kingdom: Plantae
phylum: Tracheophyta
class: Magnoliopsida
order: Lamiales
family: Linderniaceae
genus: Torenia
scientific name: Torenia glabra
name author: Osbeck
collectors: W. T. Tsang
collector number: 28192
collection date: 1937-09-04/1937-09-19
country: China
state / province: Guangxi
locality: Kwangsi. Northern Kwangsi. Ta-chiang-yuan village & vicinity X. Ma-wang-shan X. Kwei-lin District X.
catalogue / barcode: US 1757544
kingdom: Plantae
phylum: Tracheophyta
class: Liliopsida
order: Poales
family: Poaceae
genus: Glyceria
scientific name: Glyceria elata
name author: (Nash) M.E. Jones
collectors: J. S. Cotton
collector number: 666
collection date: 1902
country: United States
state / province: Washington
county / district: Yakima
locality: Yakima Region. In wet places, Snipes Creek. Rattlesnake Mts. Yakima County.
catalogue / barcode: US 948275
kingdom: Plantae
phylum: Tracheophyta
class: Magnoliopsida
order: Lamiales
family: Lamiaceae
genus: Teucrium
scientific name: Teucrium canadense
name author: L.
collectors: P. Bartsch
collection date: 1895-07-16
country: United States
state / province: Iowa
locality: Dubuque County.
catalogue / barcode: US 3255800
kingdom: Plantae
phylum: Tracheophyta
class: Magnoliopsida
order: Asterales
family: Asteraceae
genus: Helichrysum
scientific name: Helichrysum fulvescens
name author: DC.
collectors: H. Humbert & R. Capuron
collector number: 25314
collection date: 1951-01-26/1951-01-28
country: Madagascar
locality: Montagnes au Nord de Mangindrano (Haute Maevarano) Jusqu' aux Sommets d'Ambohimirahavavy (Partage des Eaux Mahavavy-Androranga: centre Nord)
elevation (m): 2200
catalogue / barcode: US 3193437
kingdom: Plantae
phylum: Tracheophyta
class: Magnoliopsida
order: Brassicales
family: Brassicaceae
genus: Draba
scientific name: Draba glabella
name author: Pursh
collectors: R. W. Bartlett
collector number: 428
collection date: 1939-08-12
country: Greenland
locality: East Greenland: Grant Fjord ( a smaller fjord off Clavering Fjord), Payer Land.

_Task to complete:_ Transcribe the data verbatim, from the line containing "collector number: 666" through the end of the data, including both ends.

_Response to the exercise:_
collector number: 666
collection date: 1902
country: United States
state / province: Washington
county / district: Yakima
locality: Yakima Region. In wet places, Snipes Creek. Rattlesnake Mts. Yakima County.
catalogue / barcode: US 948275
kingdom: Plantae
phylum: Tracheophyta
class: Magnoliopsida
order: Lamiales
family: Lamiaceae
genus: Teucrium
scientific name: Teucrium canadense
name author: L.
collectors: P. Bartsch
collection date: 1895-07-16
country: United States
state / province: Iowa
locality: Dubuque County.
catalogue / barcode: US 3255800
kingdom: Plantae
phylum: Tracheophyta
class: Magnoliopsida
order: Asterales
family: Asteraceae
genus: Helichrysum
scientific name: Helichrysum fulvescens
name author: DC.
collectors: H. Humbert & R. Capuron
collector number: 25314
collection date: 1951-01-26/1951-01-28
country: Madagascar
locality: Montagnes au Nord de Mangindrano (Haute Maevarano) Jusqu' aux Sommets d'Ambohimirahavavy (Partage des Eaux Mahavavy-Androranga: centre Nord)
elevation (m): 2200
catalogue / barcode: US 3193437
kingdom: Plantae
phylum: Tracheophyta
class: Magnoliopsida
order: Brassicales
family: Brassicaceae
genus: Draba
scientific name: Draba glabella
name author: Pursh
collectors: R. W. Bartlett
collector number: 428
collection date: 1939-08-12
country: Greenland
locality: East Greenland: Grant Fjord ( a smaller fjord off Clavering Fjord), Payer Land.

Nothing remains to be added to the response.